Exercise materials below:
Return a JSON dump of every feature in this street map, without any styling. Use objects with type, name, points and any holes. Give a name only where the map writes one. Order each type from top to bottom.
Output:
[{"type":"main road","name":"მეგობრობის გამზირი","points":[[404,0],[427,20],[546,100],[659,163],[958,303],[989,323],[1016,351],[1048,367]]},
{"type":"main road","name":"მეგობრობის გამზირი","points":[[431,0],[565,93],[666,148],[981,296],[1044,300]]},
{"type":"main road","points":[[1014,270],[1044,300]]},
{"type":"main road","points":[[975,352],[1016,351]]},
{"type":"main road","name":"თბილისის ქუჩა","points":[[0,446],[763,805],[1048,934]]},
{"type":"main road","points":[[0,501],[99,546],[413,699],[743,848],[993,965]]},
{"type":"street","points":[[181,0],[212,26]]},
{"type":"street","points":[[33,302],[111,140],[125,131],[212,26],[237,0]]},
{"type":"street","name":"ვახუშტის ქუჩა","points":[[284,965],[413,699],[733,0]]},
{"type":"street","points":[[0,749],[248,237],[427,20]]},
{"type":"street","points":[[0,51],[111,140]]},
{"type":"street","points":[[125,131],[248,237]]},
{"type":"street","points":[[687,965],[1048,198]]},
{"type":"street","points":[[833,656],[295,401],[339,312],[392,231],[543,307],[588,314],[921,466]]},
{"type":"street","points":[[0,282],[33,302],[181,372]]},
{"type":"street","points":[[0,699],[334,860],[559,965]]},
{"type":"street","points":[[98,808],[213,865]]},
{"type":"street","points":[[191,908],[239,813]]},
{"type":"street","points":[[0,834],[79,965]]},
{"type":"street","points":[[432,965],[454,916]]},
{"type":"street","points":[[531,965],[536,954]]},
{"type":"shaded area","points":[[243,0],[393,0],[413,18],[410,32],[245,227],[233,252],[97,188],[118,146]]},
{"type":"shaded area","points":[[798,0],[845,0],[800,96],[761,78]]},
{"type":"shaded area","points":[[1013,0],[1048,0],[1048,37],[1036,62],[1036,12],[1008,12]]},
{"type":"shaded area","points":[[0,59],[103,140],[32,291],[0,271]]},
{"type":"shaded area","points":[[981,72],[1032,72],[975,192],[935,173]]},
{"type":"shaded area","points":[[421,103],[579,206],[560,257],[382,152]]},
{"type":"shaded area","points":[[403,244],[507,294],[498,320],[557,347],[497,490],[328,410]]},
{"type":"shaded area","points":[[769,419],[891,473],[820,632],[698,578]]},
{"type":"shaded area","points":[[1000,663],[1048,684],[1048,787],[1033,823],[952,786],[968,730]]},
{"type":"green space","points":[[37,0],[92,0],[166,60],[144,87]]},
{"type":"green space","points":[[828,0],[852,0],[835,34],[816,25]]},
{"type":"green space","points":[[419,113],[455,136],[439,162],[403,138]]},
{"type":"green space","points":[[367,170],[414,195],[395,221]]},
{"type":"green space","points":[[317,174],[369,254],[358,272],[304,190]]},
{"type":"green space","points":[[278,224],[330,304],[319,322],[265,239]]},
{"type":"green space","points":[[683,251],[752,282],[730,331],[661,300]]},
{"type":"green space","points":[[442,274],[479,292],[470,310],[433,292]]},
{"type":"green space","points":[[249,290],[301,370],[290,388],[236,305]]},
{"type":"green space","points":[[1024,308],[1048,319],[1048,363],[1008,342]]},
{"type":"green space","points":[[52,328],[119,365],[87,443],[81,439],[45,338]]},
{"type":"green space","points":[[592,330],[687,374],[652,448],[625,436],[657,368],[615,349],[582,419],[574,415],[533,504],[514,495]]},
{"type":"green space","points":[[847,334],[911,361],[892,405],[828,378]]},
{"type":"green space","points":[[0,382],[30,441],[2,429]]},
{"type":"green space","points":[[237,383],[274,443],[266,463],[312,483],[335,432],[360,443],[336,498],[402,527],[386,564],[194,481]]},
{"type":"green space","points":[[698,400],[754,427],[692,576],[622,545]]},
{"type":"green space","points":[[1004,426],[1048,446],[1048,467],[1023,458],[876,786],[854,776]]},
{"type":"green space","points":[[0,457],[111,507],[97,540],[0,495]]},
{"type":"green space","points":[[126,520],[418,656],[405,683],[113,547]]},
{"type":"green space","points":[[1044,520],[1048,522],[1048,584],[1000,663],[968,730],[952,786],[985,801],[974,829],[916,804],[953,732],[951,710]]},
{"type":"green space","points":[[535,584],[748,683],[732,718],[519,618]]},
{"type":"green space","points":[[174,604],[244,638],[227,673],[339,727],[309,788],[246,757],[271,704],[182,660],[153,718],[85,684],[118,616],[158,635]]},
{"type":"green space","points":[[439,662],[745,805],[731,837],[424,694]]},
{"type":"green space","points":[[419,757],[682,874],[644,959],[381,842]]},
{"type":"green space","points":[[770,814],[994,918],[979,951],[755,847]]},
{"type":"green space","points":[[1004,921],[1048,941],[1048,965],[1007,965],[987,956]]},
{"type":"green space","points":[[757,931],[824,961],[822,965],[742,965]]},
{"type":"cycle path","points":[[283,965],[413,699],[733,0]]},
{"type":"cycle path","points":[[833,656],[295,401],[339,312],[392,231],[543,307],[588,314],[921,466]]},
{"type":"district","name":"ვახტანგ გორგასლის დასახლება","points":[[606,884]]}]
End of Exercise materials.
== Prompt ==
If a line in the data holds the string "მეგობრობის", copy that line.

== Solution ==
[{"type":"main road","name":"მეგობრობის გამზირი","points":[[404,0],[427,20],[546,100],[659,163],[958,303],[989,323],[1016,351],[1048,367]]},
{"type":"main road","name":"მეგობრობის გამზირი","points":[[431,0],[565,93],[666,148],[981,296],[1044,300]]},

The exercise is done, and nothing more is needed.